PS : Rien sur le net. Faudra vous contenter de la pochette et me faire confiance sur ce coup-là."
TELSTAR SOUND DRONE : Magical Solutions to Everyday Struggles (Bad Afro)
"Oh, wow !!! Bad Afro, le label de Copenhague se rappelle à notre bon souvenir. Telstar Sound Drone compte en son sein des membres de Baby Woodrose (heavy 70's punk rock influencé par les Stooges ou le MC5). Mais ici, le psych' rock n'a plus du tout cette saveur là. S'ils ont la capacité de se mettre les fans des Black Angels dans la poche, les Danois sont en fait exactement sur la même longueur d'onde radio que les rosbeefs cramés The Heads, les plus clean The Oscillation et of courses the "space rock super popes" : Spacemen 3. Car c'est bien de ça qu'il s'agit ici : "Taking drugs to make music to taking drugs to...". Bloqué sur un bourdonnement lancinant, d'un équilibre précaire mais immuable, garants des flashs plein les yeux ; le Telstar Sound Drone n'a malheureusement pas fait jusqu'ici le bruit qu'il mérite amplement. Allez donc jeter une oreille sur cet étrange trou noir sonique et psychedelique."
V/A : Soul Sega Sa ! Indian Ocean Segas from the 70's (Les Disques Bongo Joe)
"Un peu d'histoire en guise introduction : "Dans les îles vierges du Sud-Ouest de l'Océan Indien, à l'île Maurice, à la Réunion, et aux Seychelles des esclaves sont déportés depuis l'Afrique et Madagascar à partir du XVIIème siècle, pour cultiver le café puis la canne. Dans les plantations, lors de rassemblements clandestins, ils s'évadent de leur quotidien grâce aux percussions, au chant et à la danse. C'est le tschiéga, chéga ou séga, d'influence Mozambique et Malgache. Au cours du XIXème siècle, l'appropriation progressive par les populations créoles des instruments occidentaux et des traditions mélodiques de l'ancienne Europe (quadrilles, valses, polkas, scottish, romances, mazurkas) ainsi que l'apport culturel des travailleurs engagés venus d'Inde vont jeter les bases du séga moderne. Ce carrefour d'influences ne va cesser de s'enrichir, en particulier à partir des années 50 qui marquent l'arrivée des premiers phonographes, qui jouent toutes sortes de variétés mais aussi du jazz, de la soul, du rock'n'roll, et même de la musique cubaine et brésilienne. Pour le séga ce sont les prémices d'une période d'intense créativité qui va couvrir les années 60 et 70.

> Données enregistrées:

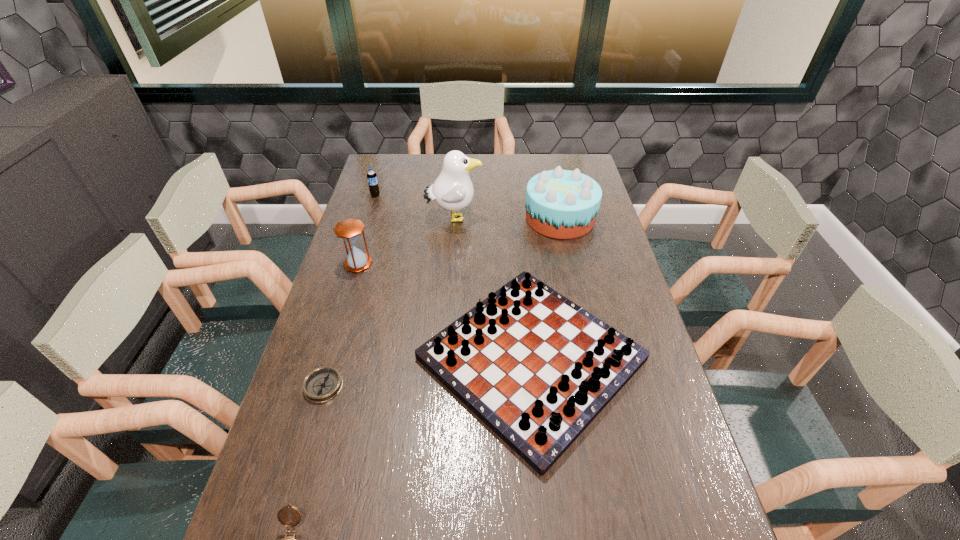
I want to click on free space at the left edge of the desktop, so click(385, 222).

The height and width of the screenshot is (540, 960). In the image, there is a desktop. Identify the location of blank space at the right edge. (663, 415).

The image size is (960, 540). In order to click on free space at the far right corner of the desktop in this screenshot , I will do 575,163.

Locate an element on the screen. empty space between the chessboard and the tallest object is located at coordinates (492, 288).

What are the coordinates of `free space between the chessboard and the soda bottle` in the screenshot? It's located at (453, 277).

Locate an element on the screen. This screenshot has height=540, width=960. free spot between the soda bottle and the tallest object is located at coordinates (415, 206).

The image size is (960, 540). What are the coordinates of `free space between the fourth nearest object and the shortest object` in the screenshot? It's located at (341, 325).

Where is `empty space that is in between the gull and the chessboard`? The width and height of the screenshot is (960, 540). empty space that is in between the gull and the chessboard is located at coordinates (492, 288).

I want to click on vacant area that lies between the soda bottle and the fourth farthest object, so click(367, 229).

Identify which object is located as the sixth nearest to the fifth shortest object. Please provide its 2D coordinates. Your answer should be formatted as a tuple, i.e. [(x, y)], where the tuple contains the x and y coordinates of a point satisfying the conditions above.

[(283, 515)]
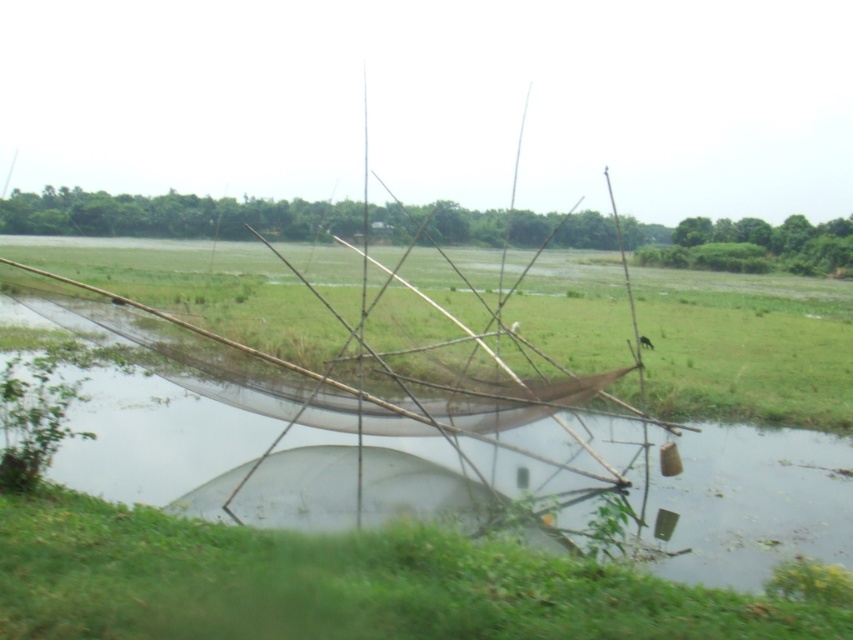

> Questions d'étude:
(1) D'après les chroniques de disques, quels apports ont jeté les bases du séga moderne au XIXe siècle ? Répondez en une à trois phrases.
(2) Poursuivez les chroniques de disques à partir de leur dernière phrase.
Ce matériel provient d'une autre source que les chroniques de disques.

> Vos réponses écrites:
(1) Les populations créoles se sont peu à peu approprié les instruments occidentaux et les traditions mélodiques de l'ancienne Europe, comme les quadrilles, valses, polkas ou mazurkas. L'apport culturel des travailleurs engagés venus d'Inde s'y est ajouté. Ensemble, ils ont posé les bases du séga moderne.

(2)
Les instruments amplifiés débarquent, et guitares électriques, basses, batteries et claviers remplacent vite violons et accordéons. La production discographique explose et voit l'avènement de nombreux micro-labels où officient des arrangeurs de génie comme Marclaine Antoine, Gérard Cimiotti, Eric Nelson, Claude Vinh San, ou Narmine Ducap qui vont explorer le séga sous ses multiples facettes. Claviers psychédeliques, guitares fuzz et basses ondulantes s'invitent sur les furieuses polyrythmies ternaires des batteries, ravannes, bongos, claves, triangles et maracas, pour produire un style unique." Bref, un grand MERCI aux Disques Bongo Joe (une excroissance des Disques Moi J'Connais - les si sympathiques érudits suisses Mama Rosin), pour la découverte et les explications de ce trésor faramineux et ensoleillé... Dont les palmes reviennent peut-être à Claudio Veeraragoo (un mauricien qui fit ses armes 60's dans le Satanik Group) qui ici, fait groover hamond, moog et clavinette comme personne ; Joseph Louise, pour sa comptine corossol à la douceur insensée ; et surtout Roland Fatime, qui sous pseudo Ti L'Afrique, propose un insistant "Soul Sock Sega" bien plus impétueux qu'une grosse majorité des psych' rock occidentaux."